━━━ PAGE ━━━
Thursday, 30 January 2014


I was lucky enough to be treated to a trip to Rome for Christmas... perfect timing for a post-dissertation rest and a last hurrah pre-thesis. There was barely a corner I didn't want to photograph so here's just a small edit of the few hundred snaps I took over the course of the weekend. I'll let them do the talking...

Images 1-7 taken in the Vatican City,  8-10 Baroque churches, 11-16 in and around the Pantheon, 17 roast chestnuts at Trevi Fountain, 18 pumpkin gelato, 19-20 The Spanish Steps, 21-26 the Colosseum, 27-30 Piazza Navona

PS For those of you who didn't hear yet, I got FREE in to the Colosseum because I'm an architecture student. I've never been so smug. 

Special thanks to Colm 

Thursday, 9 January 2014


'Dublin's crystal tower' also known as Liberty Hall was completed in 1964 by architect and structural engineer Desmond Rea O'Kelly.  It was constructed on the site of the original Liberty Hall which occupied the Northumberland Hotel, a rebel stronghold in the 1916 Easter Rising. The new Liberty Hall was purpose-built as the headquarters for the Irish Transport and General Workers Union (ITGWU now called SIPTU). This sixteen-story high architectural marvel was Ireland's first skyscraper. 

Situated on Beresford Place, it holds a prominent location on the riverfront adjacent to Gandon's Customs House. The architect asserted that Liberty Hall's copper roof gave a nod of recognition to its esteemed neighbour. The distinctive roof is cantilevered from the central core and is made up of projecting folded plate slabs that flow in an undulating wave pattern. The underside of the roof is covered in classically modernist coloured tiles. Apparently the colours were chosen by the architect's wife, whom he said "has good taste in these things".
━━━
> **BRIEF A**: Count how many lines in the rows below contain the string "instrumentName". Give only that number.
━━━ ENTRIES SUPPLIED ━━━
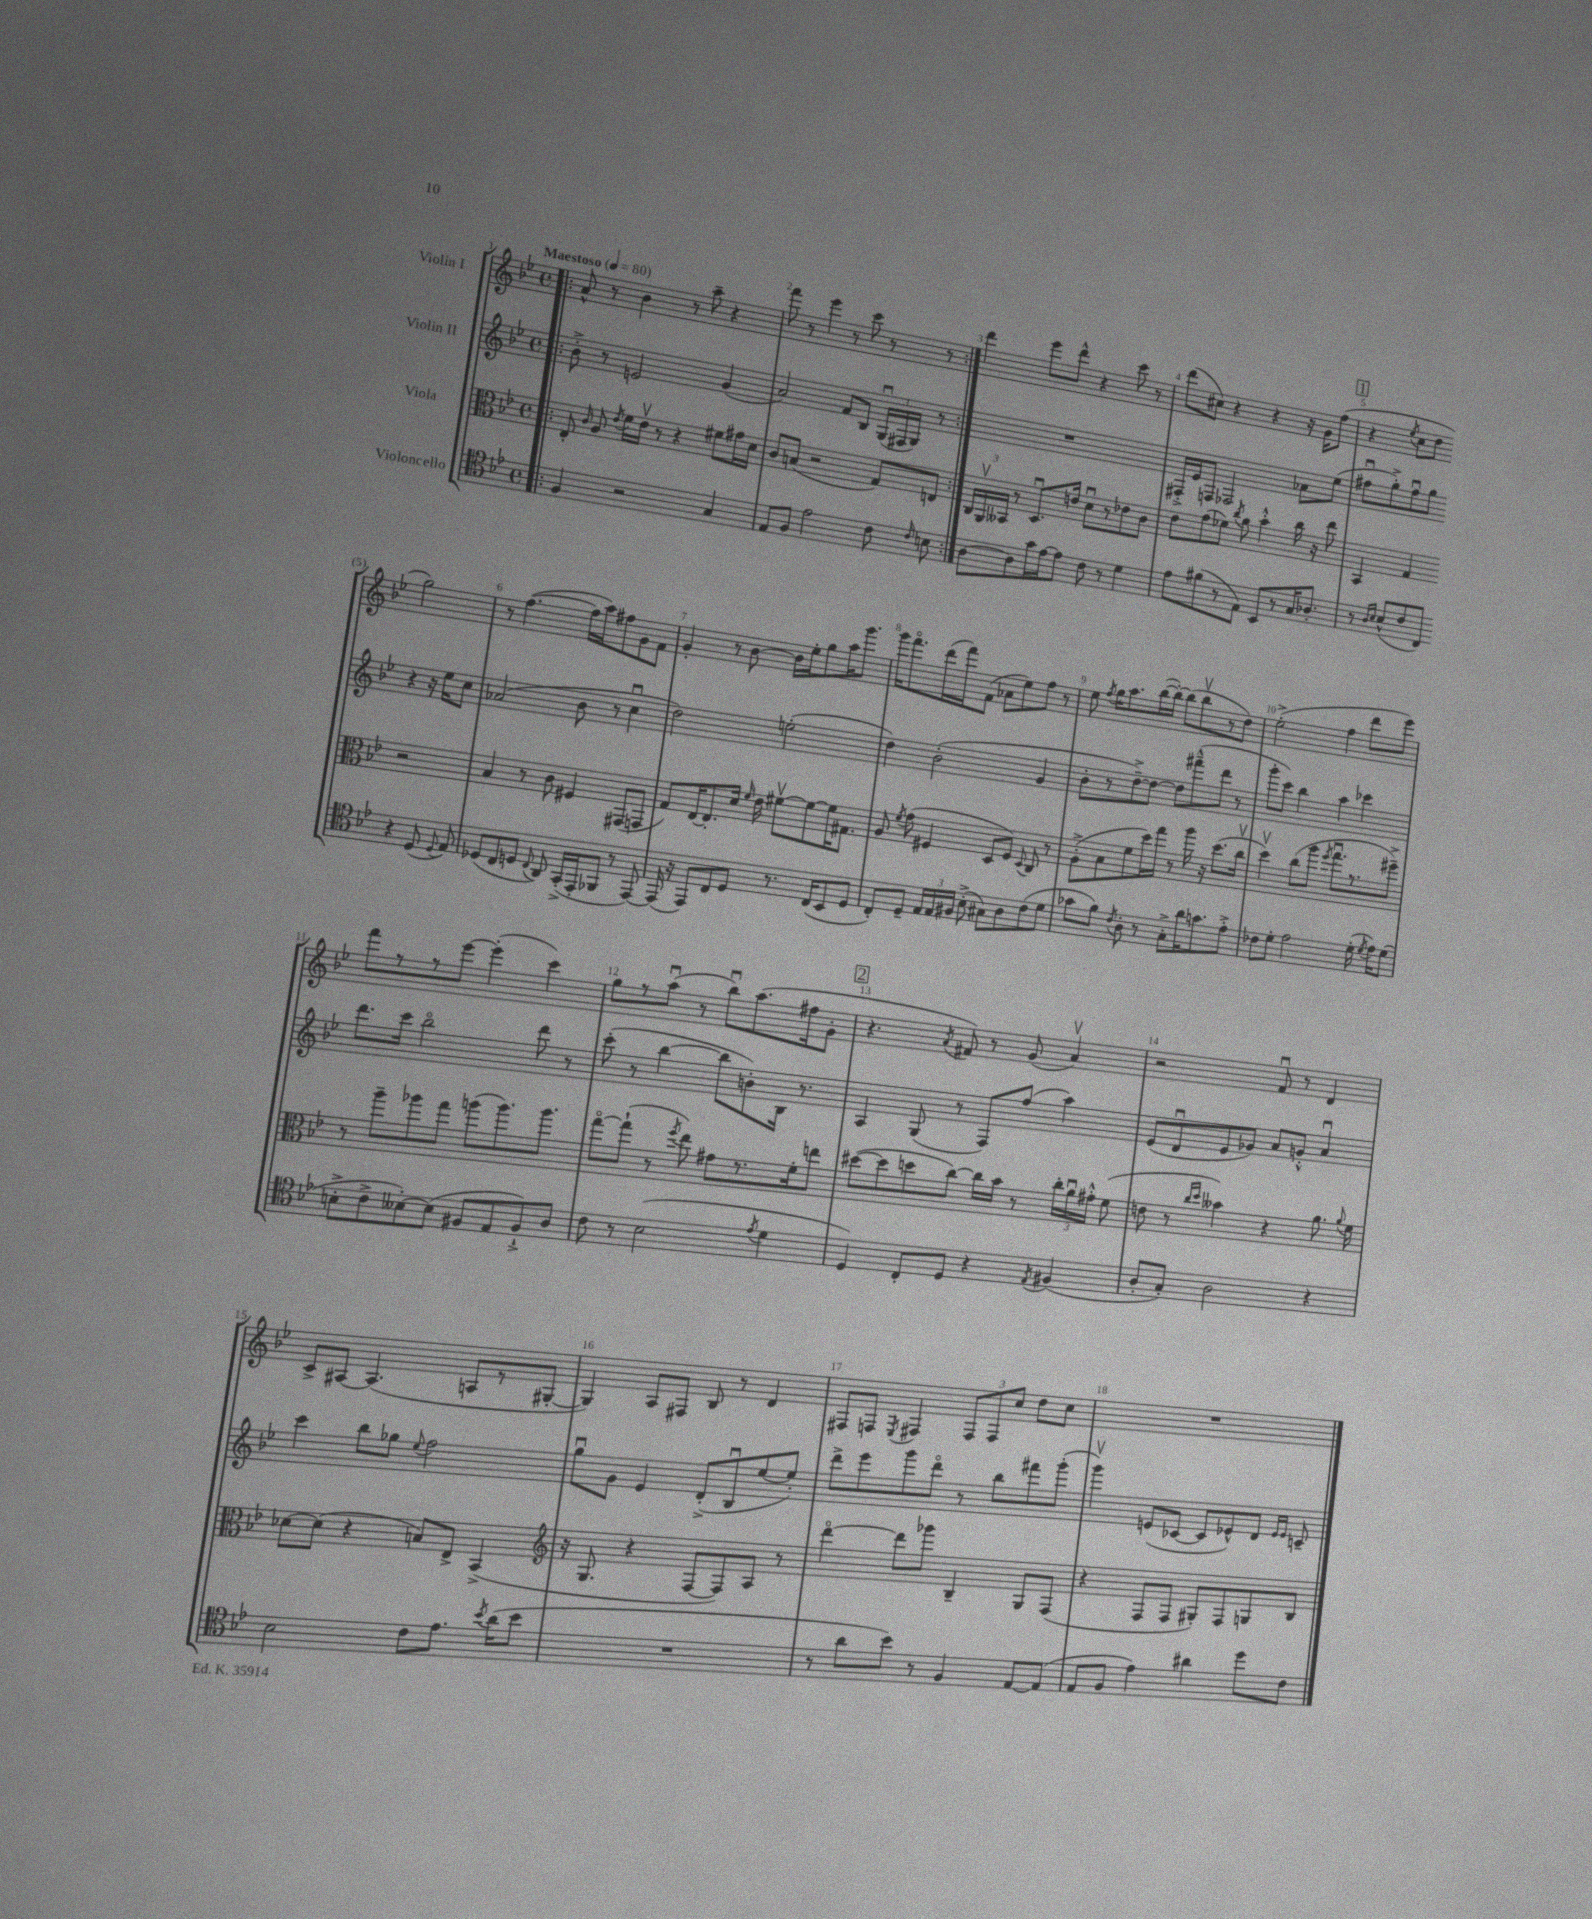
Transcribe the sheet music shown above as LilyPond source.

<<
\new StaffGroup <<
\new Staff = "s0" \with { instrumentName = "Violin I" } {
    \clef treble \key bes \major \defaultTimeSignature \time 4/4 \tempo "Maestoso" 4 = 80
    \autoBeamOff \repeat volta 2 { \bar ".|:" a'8-^ r8 bes'4 r8 a''8-- r4 |
    f'''8 r8 ees'''4 r8 c'''8 r8 r8 | }
    d'''4 ees'''8[ d'''8]-^ r4 c'''8 r8 |
    d'''8[( cis''8]) r4 r4 r16 g'16[ f''8]( |
    \mark \markup { \box "1" } r4 \acciaccatura { ees''8 } c''8[ d''8] g''2) |
    r8 f''4.~( f''16[ a''16) fis''8 g'8 f'8] |
    g'4-. r8 bes'8~ bes'16[ ees''16-. g''8 a''16 g'''8.] |
    g'''16[ f'''8.\flageolet d'''16( f'''16) f'8]( aes'8[ ees''8) f''8] r8 |
    ees''8 \acciaccatura { f''8 } g''16[ a''8. bes''16~( bes''16]~-.) bes''8[( bes''8\upbow r8 d''8]) |
    ees''2-.->( f''4 d'''8[ ees'''8]) |
    f'''8[ r8 r8 ees'''8]~ ees'''4-.( c'''4) |
    g''8[ r8 a''8]\downbow( r8 bes''8[\downbow) a''8.( fis''16 g'8]-. |
    \mark \markup { \box "2" } r4. \acciaccatura { a'8 } fis'8) r8 g'8( a'4\upbow) |
    r2 f'8\downbow r8 d'4 |
    c'8[-> ais8]~ ais4.( a8[ r8 gis8]~-. |
    gis4) a8[ fis8] bes8 r8 d'4 |
    fis8[ f8] \acciaccatura { ees8 } fis4 \tuplet 3/2 { fis8[ fis8 c''8] } d''8[ c''8] |
    R1 \bar "|." |
}
\new Staff = "s1" \with { instrumentName = "Violin II" } {
    \clef treble \key bes \major \defaultTimeSignature \time 4/4
    \autoBeamOff \repeat volta 2 { \bar ".|:" bes'8-.-> r8 e'2 g'4( |
    a'2) f'8[ bes8] \tuplet 3/2 { g16[\downbow( fis16 g16]) } r8 | }
    R1 |
    fis16[-.-> ees'16 f8] fes2 aes'8[ ees''8]( |
    \mark \markup { \box "1" } fis''8[\downbow g''8-.->) fis''8\downbow g''8] r4 r16 ees''16[ c''8] |
    aes'2( bes'8 r8 c''4\downbow |
    d''2) e''2-.( |
    d''4) bes'2-.( g'4 |
    bes'8[-. r8 d''8~--->) d''8]~ d''8[ fis'''8---^( d'''8] r8 |
    g'''8[-. c'''8]) bes''4 a''4 ces'''4 |
    d'''8.[ c'''16] bes''2\flageolet d'''8 r8 |
    c'''8-.( r8 bes''4~ bes''8[ b'8-.) bes16] r8. |
    \mark \markup { \box "2" } a4 g8( r8 f8[) f''8]( a''4) |
    ees'8[( d'8\downbow ees'8 ges'8]) a'8[ g'8]-.-^ a'4\downbow |
    c'''4 bes''8[ ges''8] \appoggiatura { ees''8 } f''2 |
    g''8[\downbow g'8] ees'4 d'8[-.->( bes8\downbow ees''8~ ees''8]-.) |
    d'''8[-> ees'''8 g'''8 d'''8]\flageolet r8 bes''8[ fis'''8 g'''8]-.( |
    g'''4\upbow) e'8[( ces'8]~ ces'8[ ees'8-^) d'8] \grace { ees'16[ ees'16] } c'8-- \bar "|." |
}
\new Staff = "s2" \with { instrumentName = "Viola" } {
    \clef alto \key bes \major \defaultTimeSignature \time 4/4
    \autoBeamOff \repeat volta 2 { \bar ".|:" ees8-. \grace { c'16 } a8 \acciaccatura { ees'8 } f'16[ ees'16]\upbow r8 r4 fis'8[ gis'16 d'16] |
    c'8[ b8]( r2 g8[) e8] | }
    \tuplet 3/2 { c16[ a,16\upbow beses,16] } r8 d8.[\downbow e'16] d'8[\downbow r8 ees'8 c'8] |
    ees'8[ g'8( fes'8]) \acciaccatura { c''8 } a'8 bes'4-.-^ c''16 r16 ees''8 |
    \mark \markup { \box "1" } bes,4 g4 r2 |
    bes4 r8 c'8 fis4 gis,8[( g,8] |
    g8[) ees16~ ees8.-. d'16] \grace { f'16 } ees'16 fis'8[~\upbow fis'8~ fis'16 gis8.] |
    a8 \acciaccatura { f'8 } g'8( fis4 d8[ fis8]) \appoggiatura { d8 } c8 r8 |
    a8[-.->( bes8 f'8 d''16) g''16] r8 a''16 r16 d''8.[( c''16]\upbow |
    d''4\upbow) c''8[( a''8] \acciaccatura { f''8 } g''8.[\downbow r8. fis''8]--->) |
    r8 a''8[-- aes''8 g''8] a''8[( a''8.) a''8.] |
    g''8[~\flageolet g''8]-!( r8 \acciaccatura { f''8 } ees''8) gis'8[ r8. f'16-. e''8] |
    \mark \markup { \box "2" } dis''8[~( dis''8 d''8 c''8]~) c''16[ bes'16] r8 \tuplet 3/2 { c''16[-. a'16\downbow gis'16]-.-^ } f'8( |
    e'8 r8 \grace { c''16[ d''16] } beses'4) r4 a'8. \appoggiatura { a'8 } f'16 |
    des'8[~ des'8]( r4 b8[) ees8]-> bes,4->( |
    \clef treble r16 g8. r4 f8[~ f8) a8] r8 |
    d'''4~\flageolet d'''8[ ges'''8] bes4-- g8[ f8]( |
    r4 f8[ f8] gis8[-.) f8 g8 bes8] \bar "|." |
}
\new Staff = "s3" \with { instrumentName = "Violoncello" } {
    \clef tenor \key bes \major \defaultTimeSignature \time 4/4
    \autoBeamOff \repeat volta 2 { \bar ".|:" f4 r2 g4 |
    ees8[ f8] ees'2 c'8 \grace { c'16 } b8 | }
    a8[~ a8 g'16 ees'16~ ees'8] c'8 r8 d'4 |
    ees'8[ fis'8( r8 ees8]) bes,8[ r8 g16 aes8.]-. |
    \mark \markup { \box "1" } r8 \grace { a16[ bes16] } bes8[-^( c'8 c8]) r4 d8( \appoggiatura { d8 } ees8) |
    des8[( c8 d8] \appoggiatura { c8 } a,8) g,16[-.->( ees,16-. fes,8] r8 ees,8~) |
    ees,16( r16 ees,8[) c8 d8] r8. c16[( bes,8 d8] |
    c8[-.) d8]-- \tuplet 3/2 { ees16[ ees16 fis16] } bes8-.->( gis8[) a8 c'8( d'8] |
    ges'8[ f'8]) \acciaccatura { c'8 } a8-. r8 g8[-.-> a'16 g'8. ees'8]-.-> |
    ces'8[ d'8]-. ees'2 d'16-.( \acciaccatura { d'8 } ees'16[) d'8]( |
    b8[-.-> c'8-> beses8~-.) beses8]( fis8[ ees8 fis8-!->) a8] |
    c'8 r8 bes2( \acciaccatura { ees'8 } d'4 |
    \mark \markup { \box "2" } d4) c8[-. d8] r4 \acciaccatura { ees8 } fis4( |
    a8[-. g8]-.) a2 r4 |
    bes2 c'8[ ees'8.] \acciaccatura { bes'8 } a'16[( bes'8] |
    R1 |
    r8 a'8[ bes'8]) r8 f4 ees8[~ ees8]( |
    ees8[ f8] ees'4) ais'4 d''8[ c'8] \bar "|." |
}
>>
>>
\layout { \context { \Score \override BarNumber.break-visibility = ##(#f #t #t) barNumberVisibility = #all-bar-numbers-visible } }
━━━
> **BRIEF B**: Reproduce the blog entries above, about Rome and Liberty Hall, in full and word for word.

> **RESULT A**: 4

> **RESULT B**:
Thursday, 30 January 2014


I was lucky enough to be treated to a trip to Rome for Christmas... perfect timing for a post-dissertation rest and a last hurrah pre-thesis. There was barely a corner I didn't want to photograph so here's just a small edit of the few hundred snaps I took over the course of the weekend. I'll let them do the talking...

Images 1-7 taken in the Vatican City,  8-10 Baroque churches, 11-16 in and around the Pantheon, 17 roast chestnuts at Trevi Fountain, 18 pumpkin gelato, 19-20 The Spanish Steps, 21-26 the Colosseum, 27-30 Piazza Navona

PS For those of you who didn't hear yet, I got FREE in to the Colosseum because I'm an architecture student. I've never been so smug. 

Special thanks to Colm 

Thursday, 9 January 2014


'Dublin's crystal tower' also known as Liberty Hall was completed in 1964 by architect and structural engineer Desmond Rea O'Kelly.  It was constructed on the site of the original Liberty Hall which occupied the Northumberland Hotel, a rebel stronghold in the 1916 Easter Rising. The new Liberty Hall was purpose-built as the headquarters for the Irish Transport and General Workers Union (ITGWU now called SIPTU). This sixteen-story high architectural marvel was Ireland's first skyscraper. 

Situated on Beresford Place, it holds a prominent location on the riverfront adjacent to Gandon's Customs House. The architect asserted that Liberty Hall's copper roof gave a nod of recognition to its esteemed neighbour. The distinctive roof is cantilevered from the central core and is made up of projecting folded plate slabs that flow in an undulating wave pattern. The underside of the roof is covered in classically modernist coloured tiles. Apparently the colours were chosen by the architect's wife, whom he said "has good taste in these things".